Even though, this is the outdoor season we are still in our home about 50-60 percent of the day. With that being said it is no wonder that the home can be the most hazardous place to be. Here are 5 things that you can do today that will make your home a little bit safer.
Smoke Alarms – It is important that there is a smoke alarm on every floor. There should be one in every bedroom and in the hallway adjoining them. Having a smoke alarm in the service room where the heating system can be an early warning device should there be an issue. Change the batteries in all smoke alarms twice a year. Try to pick an anniversary or holiday so that it is easier to remember when the batteries were changed. It is also important that you test your alarms once a month.
Fire Extinguishers – Put a fire extinguisher on every floor, specifically in the kitchen, garage, and utility room. Another good spot is in the linen closet outside of bedrooms and baths. Check the pressure gauge monthly to ensure that it is still pressurized. It is important that everyone in the home knows how to use an extinguisher. If you have an aging unit that is not completely depressurized, take the opportunity to replace it and use it to go over instructions on operation.

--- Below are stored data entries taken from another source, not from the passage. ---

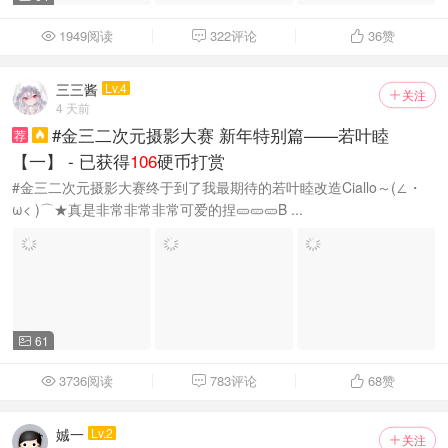
1949阅读
322评论
36
赞



三三酱
Lv.4
关注

4 天前
#金三二次元摄影大赛 新年特别篇——若叶睦
荐

【一】 - 已获得
106
硬币打赏
#金三二次元摄影大赛终于到了我最期待的若叶睦改造Ciallo～(∠・
ω< )⌒★真是非常非常非常可爱的捏🥒🥒🥒B ...
61

3736阅读
783评论
68
赞



娍一
Lv.2
关注
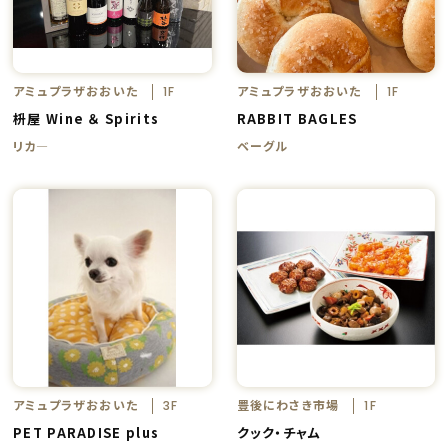
アミュプラザおおいた
アミュプラザおおいた
1F
1F
枡屋 Wine ＆ Spirits
RABBIT BAGLES
リカ―
ベーグル
アミュプラザおおいた
豊後にわさき市場
3F
1F
PET PARADISE plus
クック・チャム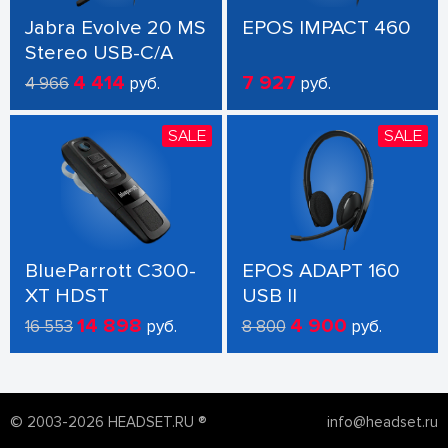
Jabra Evolve 20 MS
EPOS IMPACT 460
Stereo USB-C/A
4 414
7 927
4 966
руб.
руб.
SALE
SALE
BlueParrott C300-
EPOS ADAPT 160
XT HDST
USB II
14 898
4 900
16 553
руб.
8 800
руб.
© 2003-2026 HEADSET.RU ®
info@headset.ru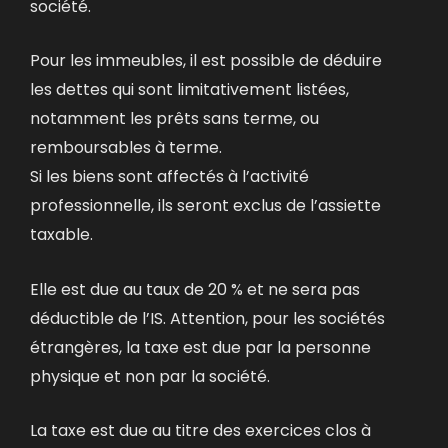
société.
Pour les immeubles, il est possible de déduire
les dettes qui sont limitativement listées,
notamment les prêts sans terme, ou
remboursables à terme.
Si les biens sont affectés à l’activité
professionnelle, ils seront exclus de l’assiette
taxable.
Elle est due au taux de 20 % et ne sera pas
déductible de l’IS. Attention, pour les sociétés
étrangères, la taxe est due par la personne
physique et non par la société.
La taxe est due au titre des exercices clos à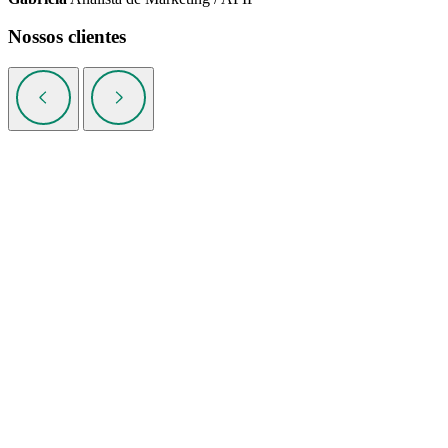
Nossos clientes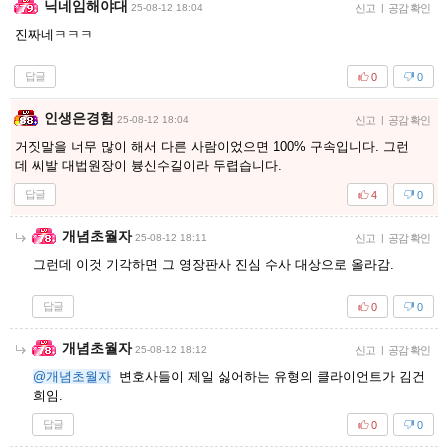
닉네임해야대
25-08-12 18:04
신고
|
공감 확인
진짜네ㅋㅋㅋ
답글
0
0
인생은경험
25-08-12 18:04
신고
|
공감 확인
거짓말을 너무 많이 해서 다른 사람이었으면 100% 구속입니다. 그런
데 씨발 대법원장이 븅신수길이라 두렵습니다.
답글
4
0
개념초월자
25-08-12 18:11
신고
|
공감 확인
그런데 이것 기각하면 그 영장판사 진심 수사 대상으로 올라감.
답글
0
0
개념초월자
25-08-12 18:12
신고
|
공감 확인
@개념초월자
변호사들이 제일 싫어하는 유형의 클라이언트가 김건
희임.
답글
0
0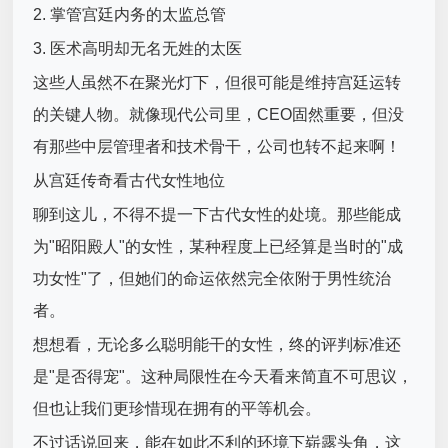
2. 掌管宫廷内务的太监总管
3. 医术高明却无名无姓的太医
这些人虽然不在聚光灯下，但很可能是维持宫廷运转
的关键人物。就像现代公司里，CEO固然重要，但没
有那些中层管理者和技术骨干，公司也转不起来啊！
从宫廷传奇看古代女性地位
聊到这儿，不得不提一下古代女性的处境。那些能成
为"昭阳殿人"的女性，某种程度上已经算是当时的"成
功女性"了，但她们的命运依然完全依附于男性统治
者。
想想看，无论多么聪明能干的女性，终的评判标准还
是"是否得宠"。这种局限性在今天看来简直不可思议，
但也让我们更珍惜现在拥有的平等机会。
不过话说回来，能在如此不利的环境下崭露头角，这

Bathroom mats – On average, there are approximately 43,600 cases per year of bathroom related injuries for children under 18 years of age. Approximately, 81% of those injuries are attributed to slip, trip or falls. It is important that you have non-skid mats outside of the tubs and showers. Small children and the elderly are the most prone to slip injuries. It is some time helpful to add grab bars in or outside of the shower enclosure. (Additional Information:
Injuries Associated With Bathtubs and Showers)

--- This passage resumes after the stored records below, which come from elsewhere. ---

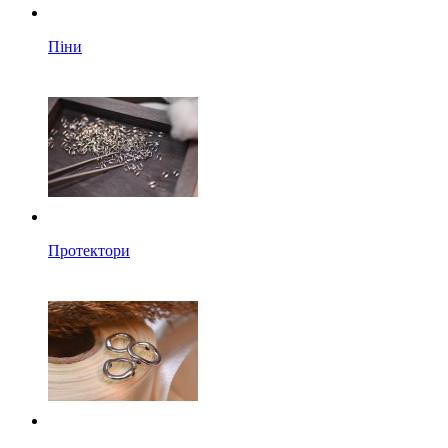
Піни
Протектори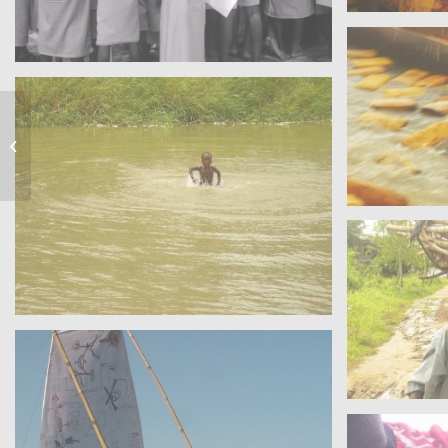
Paris 8- Journée de la
voile-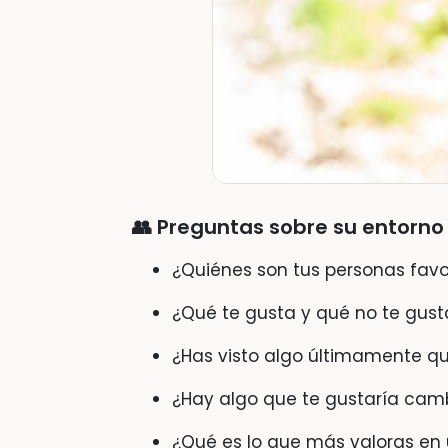
👥
Preguntas sobre su entorno 
¿Quiénes son tus personas favor
¿Qué te gusta y qué no te gus
¿Has visto algo últimamente qu
¿Hay algo que te gustaría camb
¿Qué es lo que más valoras en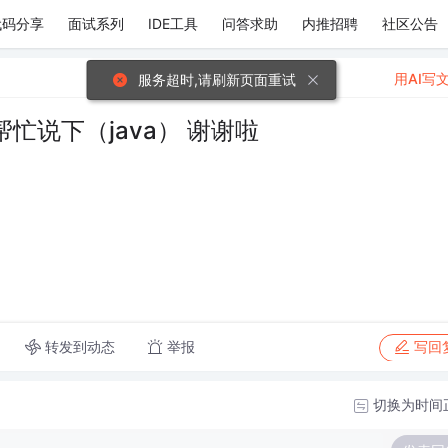
代码分享
面试系列
IDE工具
问答求助
内推招聘
社区公告
用AI写
服务超时,请刷新页面重试
说下（java） 谢谢啦
转发到动态
举报
写回
切换为时间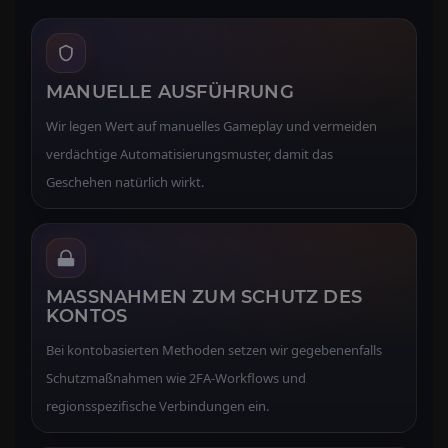
MANUELLE AUSFÜHRUNG
Wir legen Wert auf manuelles Gameplay und vermeiden
verdächtige Automatisierungsmuster, damit das
Geschehen natürlich wirkt.
MASSNAHMEN ZUM SCHUTZ DES K
ONTOS
Bei kontobasierten Methoden setzen wir gegebenenfalls
Schutzmaßnahmen wie 2FA-Workflows und
regionsspezifische Verbindungen ein.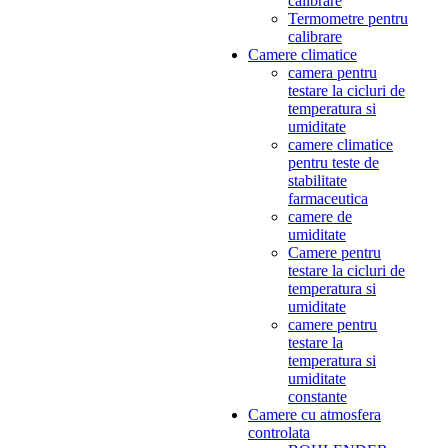
calibrare
Termometre pentru
calibrare
Camere climatice
camera pentru
testare la cicluri de
temperatura si
umiditate
camere climatice
pentru teste de
stabilitate
farmaceutica
camere de
umiditate
Camere pentru
testare la cicluri de
temperatura si
umiditate
camere pentru
testare la
temperatura si
umiditate
constante
Camere cu atmosfera
controlata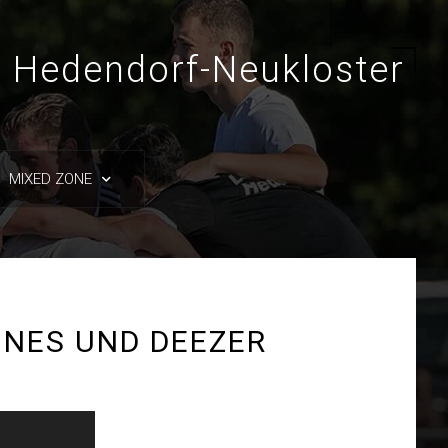
 Hedendorf-Neukloster
MIXED ZONE
TUNES UND DEEZER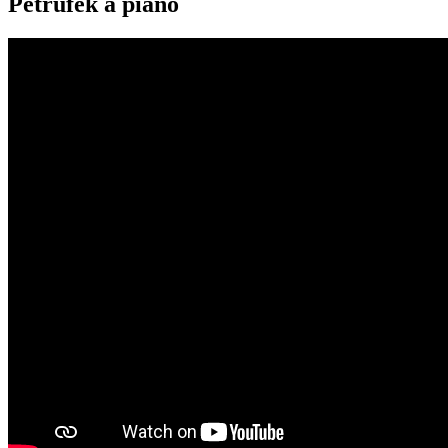
Petrůfek a piáno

GFCI (Ground Fault Circuit interrupter) outlets – Ground fault interrupters are common now in all newer homes, but it if you are in an older home they may not be installed in all moisture prone areas. We at Pondview Inspections recommend that GFCI outlets be installed in the kitchen, bathrooms, garage, basement, wet bars and in exterior outlets or any place where there is the potential of water and electricity to come into contact. This safety device can save you life and cost around $13. They are not difficult to install. (How to install a GFCI outlet)
CFL or LED bulbs in closets – Incandescent light bulbs can generate a lot of heat. The fixture needs to be enclosed to and should be 12 inches from combustibles. Recessed incandescent lights can be a minimum of 6 inches if they are completely enclosed. Compact florescent lights and newer Led type light bulbs generate less heat and will reduce chance of accidental fire when that blanket gets thrown on the top shelf. It is still recommend that combustible are not in direct contact with light fixtures. (2015 IRC codes related to Luminaries-lights)
Taking these quick and relatively inexpensive steps can help to make your home a little bit safer.